BREBIS ET DRACHME PERDUE

Ga 5, 18-25 ; Lc 15, 1-10

Homélie du Frère Michel MORIN

L'herbe est meilleure chez le voisin

L

 

e Christ Jésus venait d'expliquer la parabole du festin messianique où il est dit que le roi invite à son repas tous les éclopés, les pauvres, les mendiants, les malades, tous ceux qui sont rejetés et qui vivent au bord des chemins, puisque les premiers invités n'ont pas répondu, manifestant ainsi que, si le peuple juif, dans un premier temps n'a pas encore répondu à cet appel, cet appel de Dieu demeure et il va s'étendre à toutes les nations.

Et c'est parce qu'Il a dit cela que des pharisiens, des scribes qui constatent aussi que Jésus va manger avec les pécheurs, l'accusent en disant : "Que peut bien être cet homme qui mange avec les pécheurs et qui fréquente les publicains ?" C'est dans ce contexte que Jésus leur donne une parabole.

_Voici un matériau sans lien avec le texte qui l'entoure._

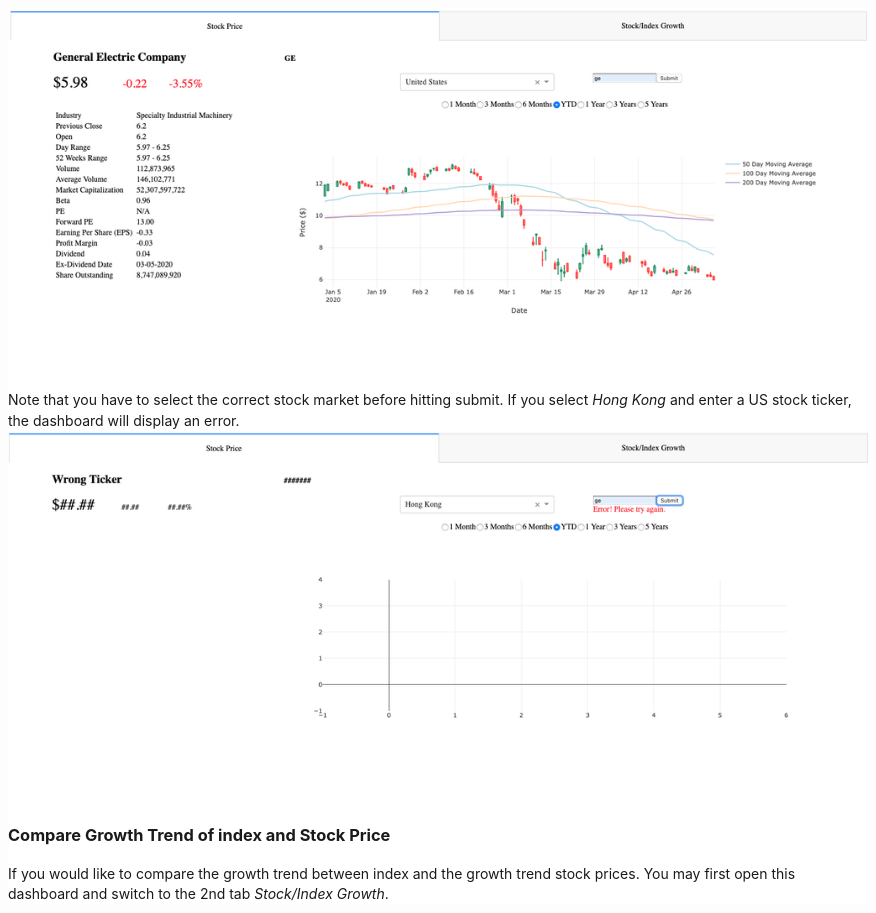 <img src="Images/ge.png">
<br>
Note that you have to select the correct stock market before hitting submit. If you select <i>Hong Kong</i> and enter a US stock ticker, the dashboard will display an error.
<br>
<img src="Images/error.png">


### Compare Growth Trend of index and Stock Price
If you would like to compare the growth trend between index and the growth trend  stock prices. You may first open this dashboard and switch to the 2nd tab <i>Stock/Index Growth</i>.
<br>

Une parabole qui est composée de trois textes dont nous venons d'en lire deux et qui sont bien connus : le premier c'est celui de la brebis perdue, le second celui de la drachme perdue et le troisième celui de l'enfant prodigue. Dans ces trois paraboles, il y a un seul enseignement.

Dans les deux petits textes que nous venons de lire, il y a la même conclusion et cette conclusion est amenée de la même manière. Au plan littéraire, ces deux paraboles sont construites de la même façon. Elles mettent en parallèle un certain nombre d'éléments qu'il est intéressant de constater.

Dans la première, il s'agit d'un homme qui est berger. Dans la seconde d'une femme qui est ménagère. Dans la première, il s'agit d'un homme qui est riche puisqu'il a un grand troupeau. Dans la seconde d'une femme pauvre puisqu'elle n'a que dix drachmes. Dans la première parabole, il est question du peuple juif, car elle fait référence au Juste Dans le second texte il n'y a pas de référence explicite au peuple juif, il n'est pas question de juste, car il s'agit de tous les hommes. Dieu ne fait pas acception des personnes, hommes ou femmes, pauvre ou riche, juif ou non-juif. Son salut et sa miséricorde sont pour tous. Et, qui que nous soyons, nous avons à recevoir de Dieu le même pardon, la même miséricorde.

Dieu n'attend pas que nous soyons revenus, que nous soyons guéris, que nous nous soyons retrouvés nous-mêmes, Dieu vient Lui-même, dans un désir ardent, dans un désir permanent nous chercher et nous retrouver. Il y passera s'il le faut tout le temps, tout le temps de notre vie. Et il le fera avec cette impatience de celui qui a perdu quelque chose d'important et qui va remuer ciel et terre pour le retrouver.

C'est la joie de Dieu que de chercher et que de donner ce repentir à ceux qui l'accueillent, à ceux qui le reconnaissent. Et nous le savons bien, c'est un petit peu une des tendances, un des accents de notre vie spirituelle, nous cherchons à partager la joie de Dieu, nous cherchons à vivre dans cette joie de Dieu, quels que soient les événements heureux ou malheureux de notre vie. Il y a là aussi une chose qu'il nous faut savoir donner à Dieu et qui est très importante, c'est la joie dont Il a besoin. Et cette joie, Il la prend en nous. "Il y a beaucoup plus de joie dans le ciel pour un pécheur qui se repent que pour quatre vingt dix neuf justes qui n'ont pas besoin de repentir." Notre repentir, ce n'est pas seulement de nous mettre en bonne conscience avec nous-même, c'est d'accepter la miséricorde de Dieu pour Lui donner cette joie. Et sa joie, même si elle n'est pas imparfaite, sera quand même totalement complète quand elle sera partagée avec tous les hommes. L'homme et la femme, quand ils ont retrouvé leur brebis ou leur drachme, rassemblent amis et voisines pour les faire entrer dans cette joie.

C'est le désir du cœur de Dieu et c'est à ce désir déjà, qu'aujourd'hui, dans le festin messianique de l'eucharistie, c'est à ce désir que nous allons répondre, c'est à cette joie qu'Il va prendre en nous que nous prendrons nous-même la nôtre en Lui.